▸ **TO-DO ITEM**: Using the listing below, print exactly everything from the line with "Page size: 2001x1125." down to the line with "List each element's", both included, and nothing more.

### THE INPUT ###

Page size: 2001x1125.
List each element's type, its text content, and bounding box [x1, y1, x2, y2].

###
### THE INPUT ###

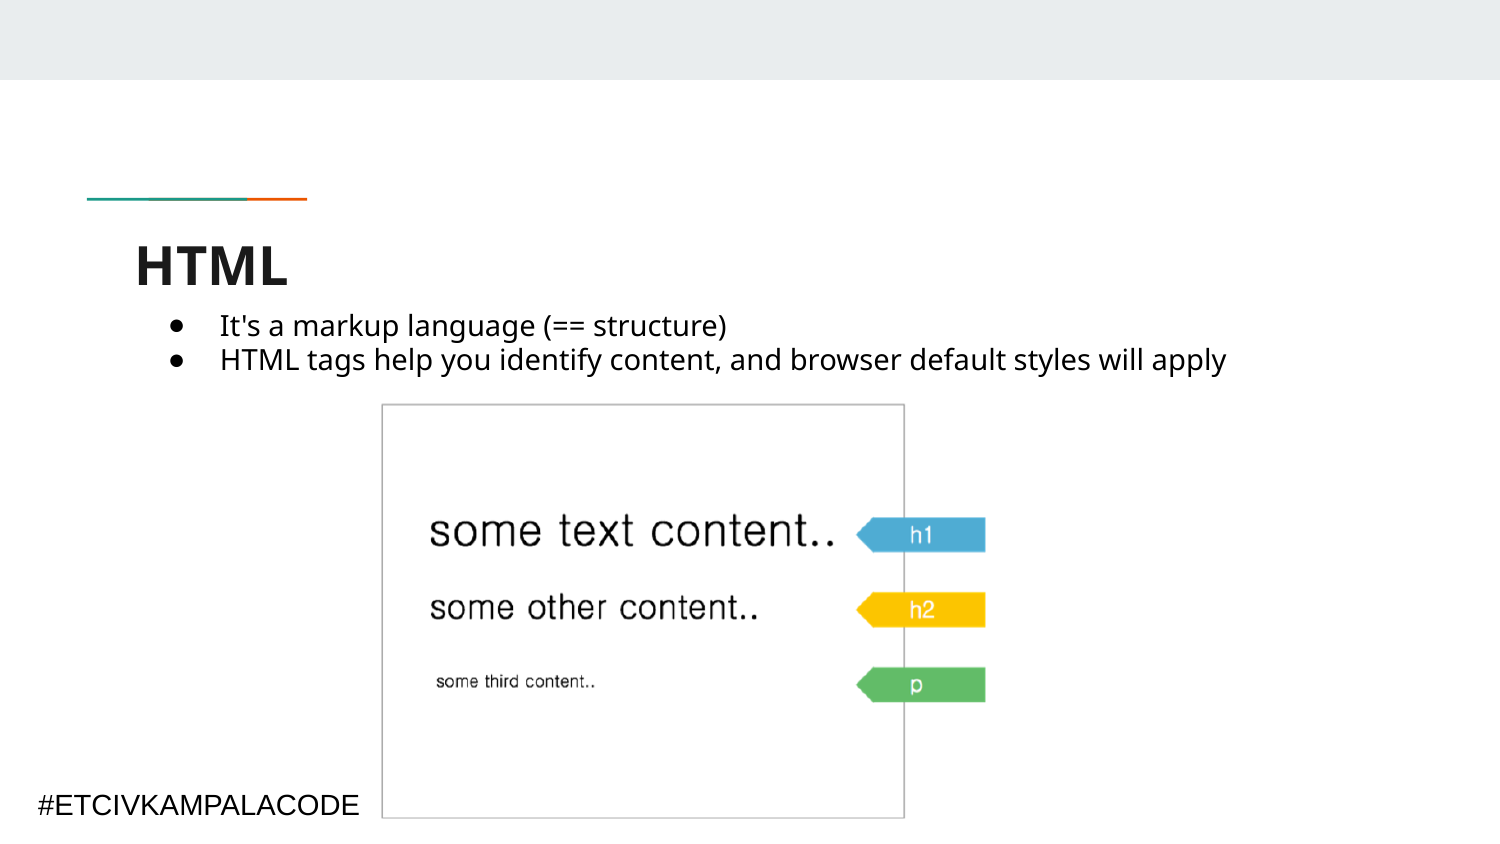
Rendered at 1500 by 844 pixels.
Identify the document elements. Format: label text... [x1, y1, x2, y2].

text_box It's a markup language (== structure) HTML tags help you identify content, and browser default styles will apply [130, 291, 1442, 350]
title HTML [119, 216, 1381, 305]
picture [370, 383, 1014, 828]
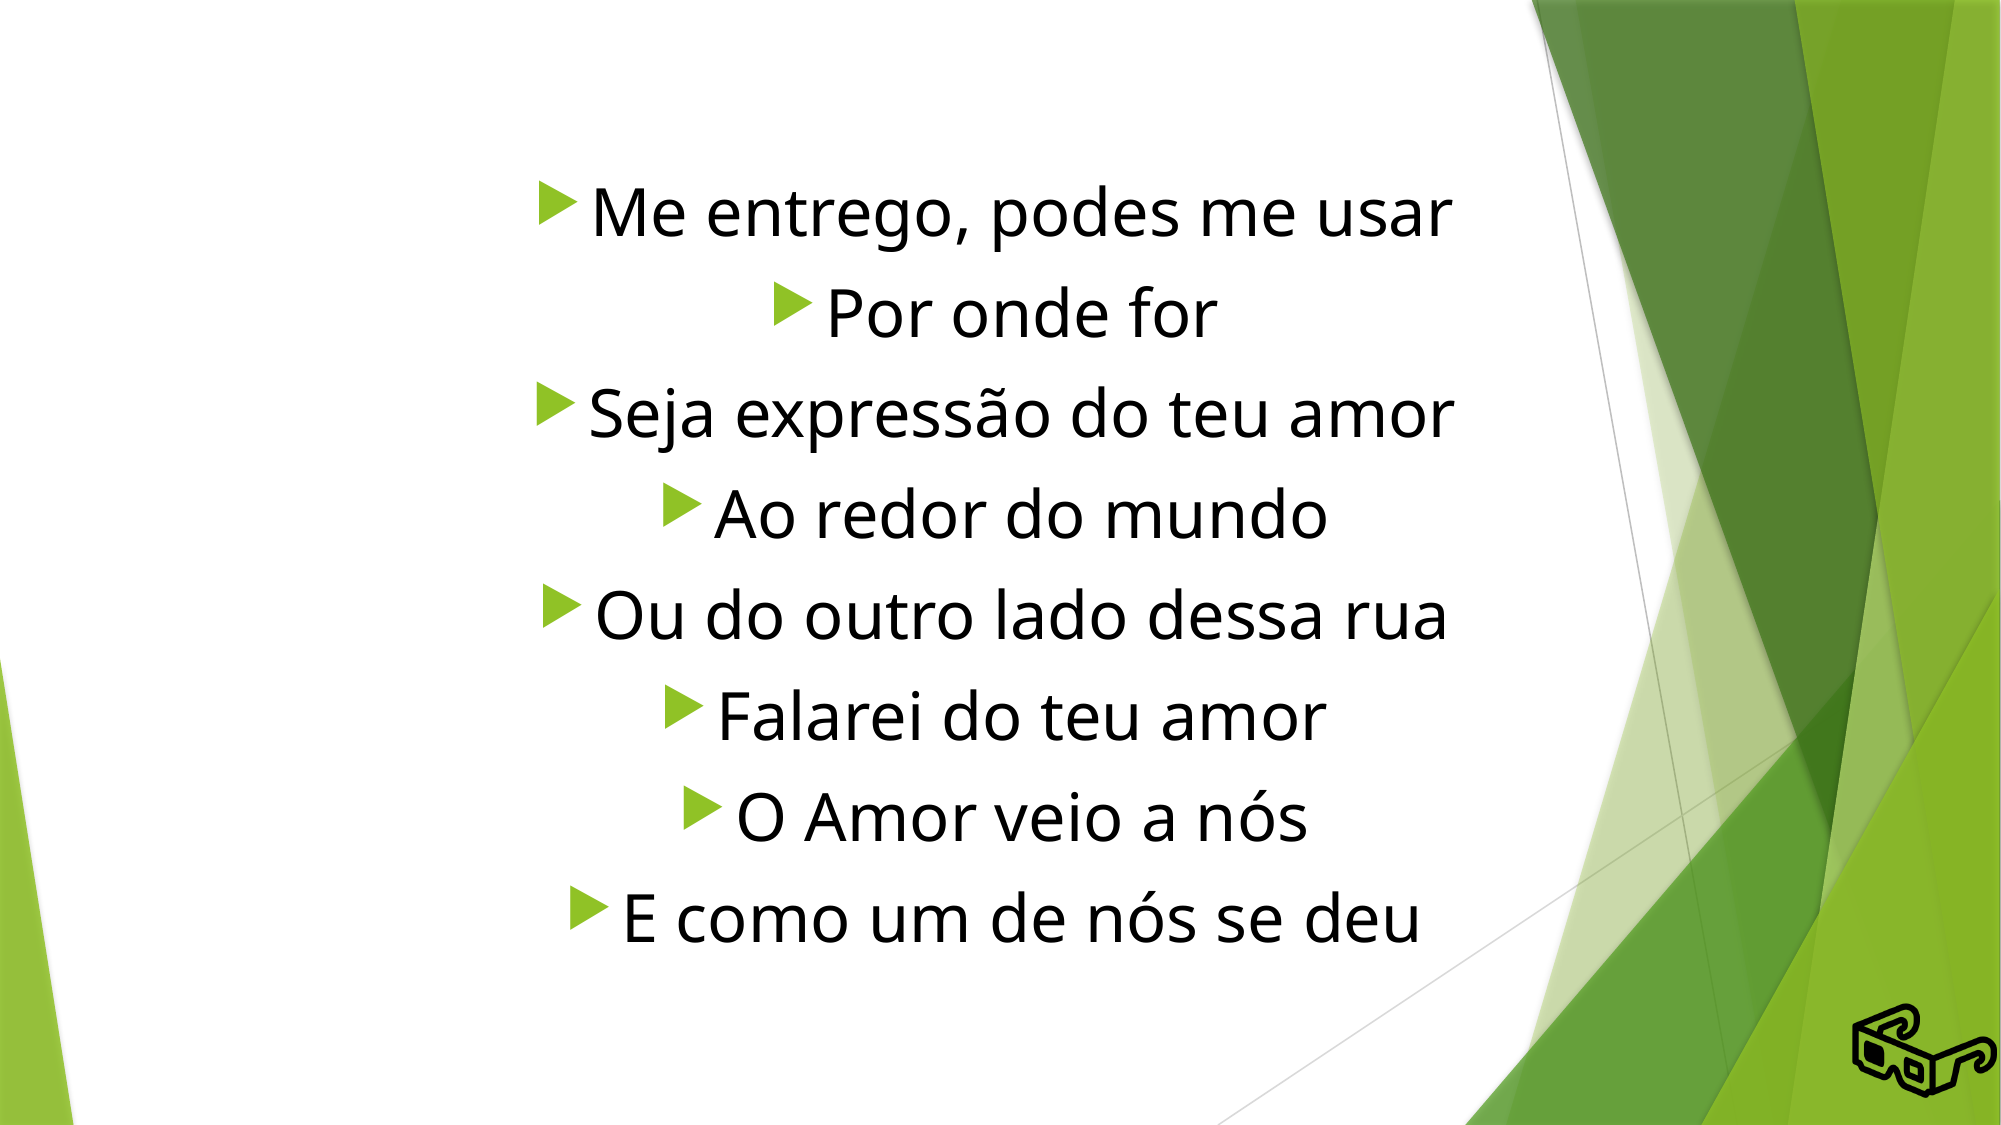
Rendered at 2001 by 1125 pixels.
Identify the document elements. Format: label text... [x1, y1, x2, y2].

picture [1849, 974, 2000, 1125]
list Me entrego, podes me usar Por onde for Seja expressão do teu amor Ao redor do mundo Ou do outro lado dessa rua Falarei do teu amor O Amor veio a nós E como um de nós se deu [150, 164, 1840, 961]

###

▸ **FINISHED TASK**:
Page size: 2001x1125.
List each element's type, its text content, and bounding box [x1, y1, x2, y2].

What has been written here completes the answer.